■ EXTRACTED MATERIAL
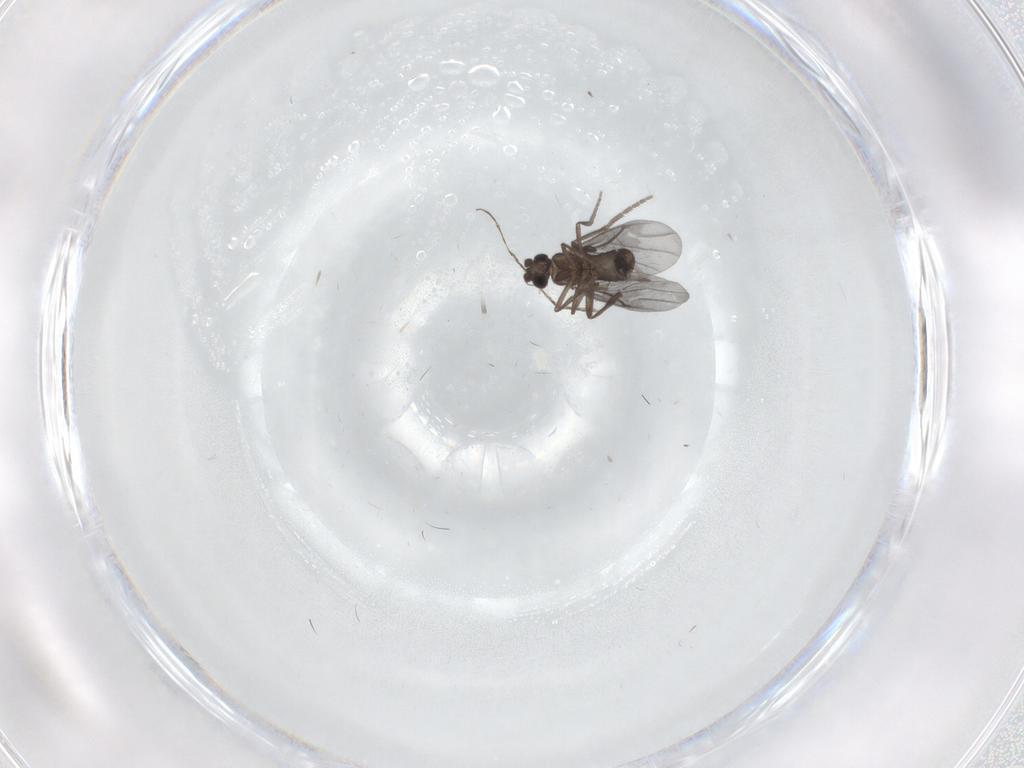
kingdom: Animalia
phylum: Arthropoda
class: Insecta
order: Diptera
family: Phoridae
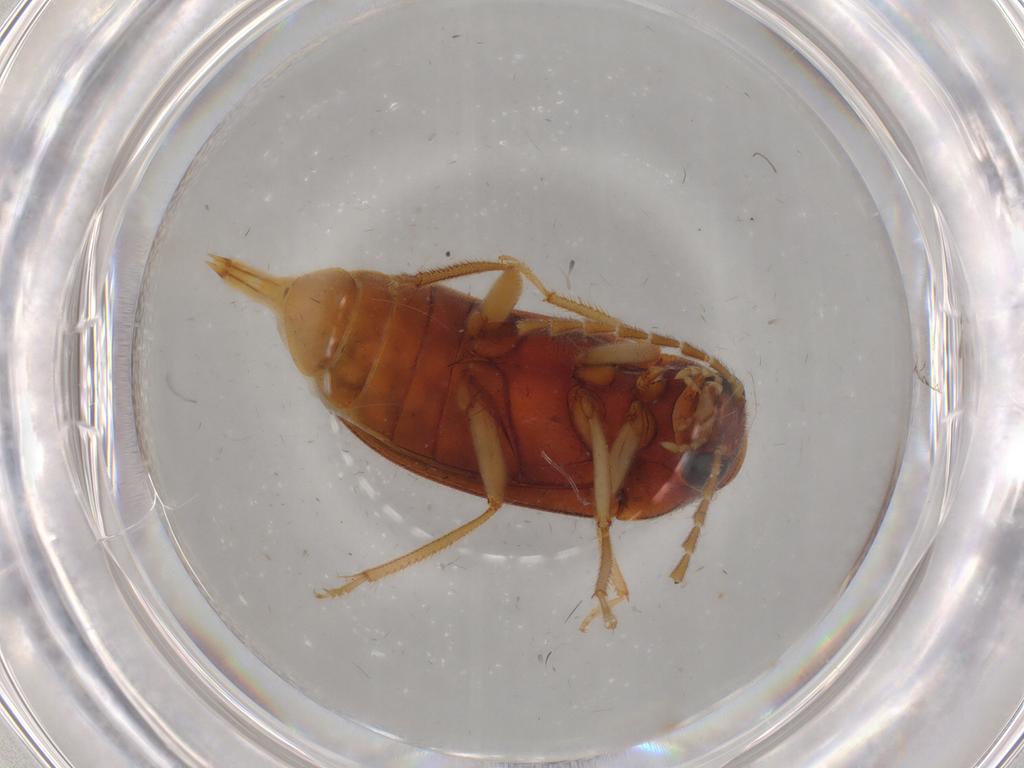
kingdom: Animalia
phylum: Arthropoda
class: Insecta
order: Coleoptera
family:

■ AIM OF THE TASK
Rewrite all the rows above with every "phylum" changed to "division" and nothing else altered, omitting the pictures.

■ WRITTEN SOLUTION
kingdom: Animalia
division: Arthropoda
class: Insecta
order: Diptera
family: Phoridae
kingdom: Animalia
division: Arthropoda
class: Insecta
order: Coleoptera
family:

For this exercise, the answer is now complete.